A, Sagittal T1 FSE (TR, 429 ms; TE, 10 ms; acquisition time, 2 minutes) demonstrates considerable motion artifacts in our patients undergoing mechanical ventilation.

B, Sagittal T1 FSE (TR, 429 ms; TE, 10 ms) with the navigator pulse to gate the same as patient's head rocking motion. Although the acquisition time for this sequence was 3.5 minutes, it is still far superior in quality to the original FSE (A).

Fig 3.

Fig 3.

A, Axial T2 FSE (TR, 5890 ms; TE, 104 ms; echo train, 21; acquisition time, 2 minutes) performed without gating and resulting in a nondiagnostic image due to head rocking secondary to high-pressure ventilation.

B, Axial T2 FSE (TR, 6635 ms; TE, 89 ms; echo train, 21; acquisition time, 5 min). This is the same sequence and patient seen in A but with the addition of the navigator pulse.

The free breather PACE navigator pulse is currently used in abdominal MR imaging and MR cholangiopancreatography to remove breathing motion, producing diagnostic images of higher resolution than those achievable with a standard breath-holding sequence.1,2 The navigator's low TR and flip angle produce real-time gating that is superior to other gating methods.1,2 Because of the image clarity associated with the navigator, fine structures, such as infant bile ducts, can be accurately evaluated.3 When the navigator is used in conjunction with IPAT, the acquisition times remain in a reasonable range.4,5 In addition, this technique can be adapted to brain MR imaging when 1-dimensional, rhythmic motion significantly degrades images.
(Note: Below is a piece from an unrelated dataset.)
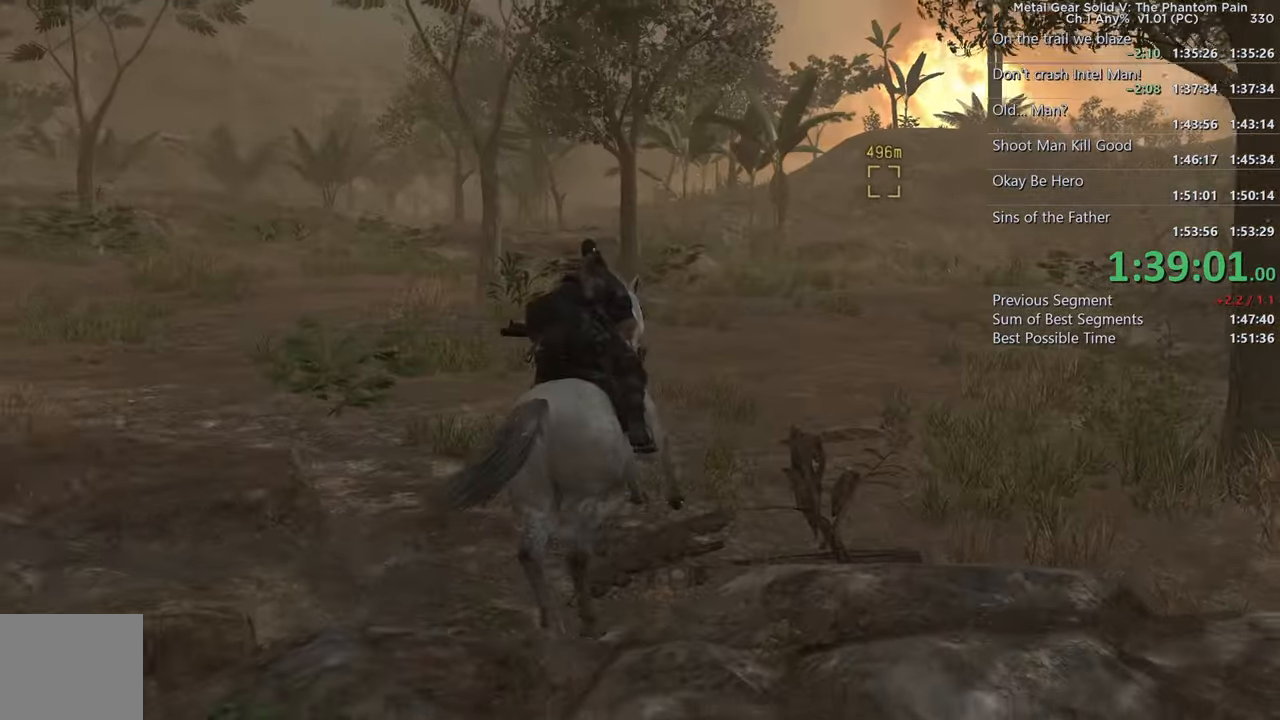
{"buttons": [], "left_stick": "up", "right_stick": "down", "events": [[33, "right_stick", "center"], [150, "SQUARE", "down"], [216, "right_stick", "down"], [250, "SQUARE", "up"], [383, "SQUARE", "down"], [500, "SQUARE", "up"]]}
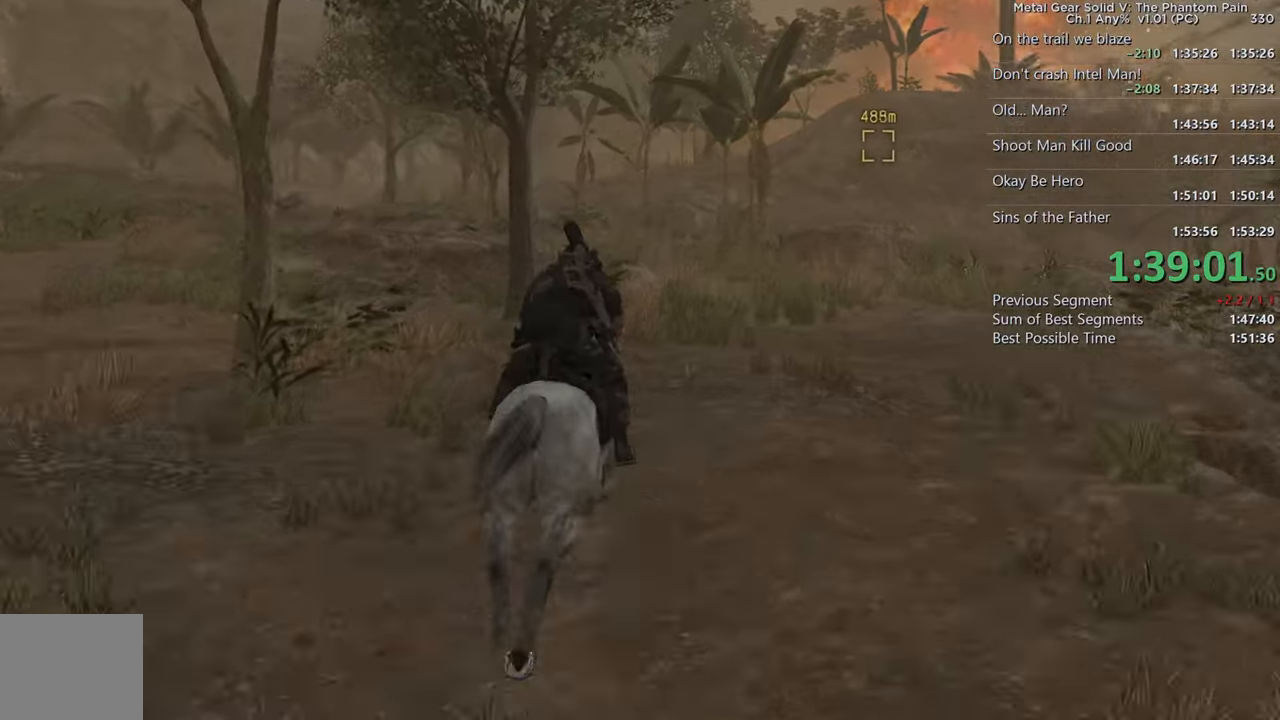
{"buttons": [], "left_stick": "up", "right_stick": "right", "events": [[133, "SQUARE", "down"], [183, "right_stick", "center"], [250, "SQUARE", "up"], [250, "right_stick", "down"], [316, "right_stick", "right"], [350, "SQUARE", "down"], [500, "SQUARE", "up"]]}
We have previously studied this type of patient using gradient-echo and echo-planar imaging with short acquisition times in an attempt to reduce the motion artifacts. These sequences produce images of lower resolution and lower contrast and are less sensitive to smaller or low contrast abnormalities. The navigated pulse sequence, on the other hand, allows one to obtain standard resolution FSE images by acquiring phase encoding steps at the same location throughout the patient's motion. The result is better resolution and demonstration of anatomy as seen in Figs 2 and 3. The navigator's selectivity results in a significant increase in scan times, as seen in Tables 1 and 2. It should also be noted that this navigator sequence only gates 1-dimensional motion and is not useful for complex motion. It has been our experience that patients benefiting from this approach are those on high-pressure ventilators and obese patients who require sedation for imaging but experience deep breathing and snoring that rocks the head with inspiration and expiration. We now routinely use this technique for brain imaging in patients with simple 1-dimensional motion when immobilization fails to eliminate head motion. This sequence is not a substitute for those used in the imaging of nonsedated claustrophobic patients, because these take longer to acquire. They are, however, a simple way to considerably improve motion-degraded images, as we demonstrated in the patients described herein. In addition, the PACE navigator is easy to use and is commercially available. This technique should be particularly helpful to centers imaging patients undergoing mechanical ventilation and conscious sedation.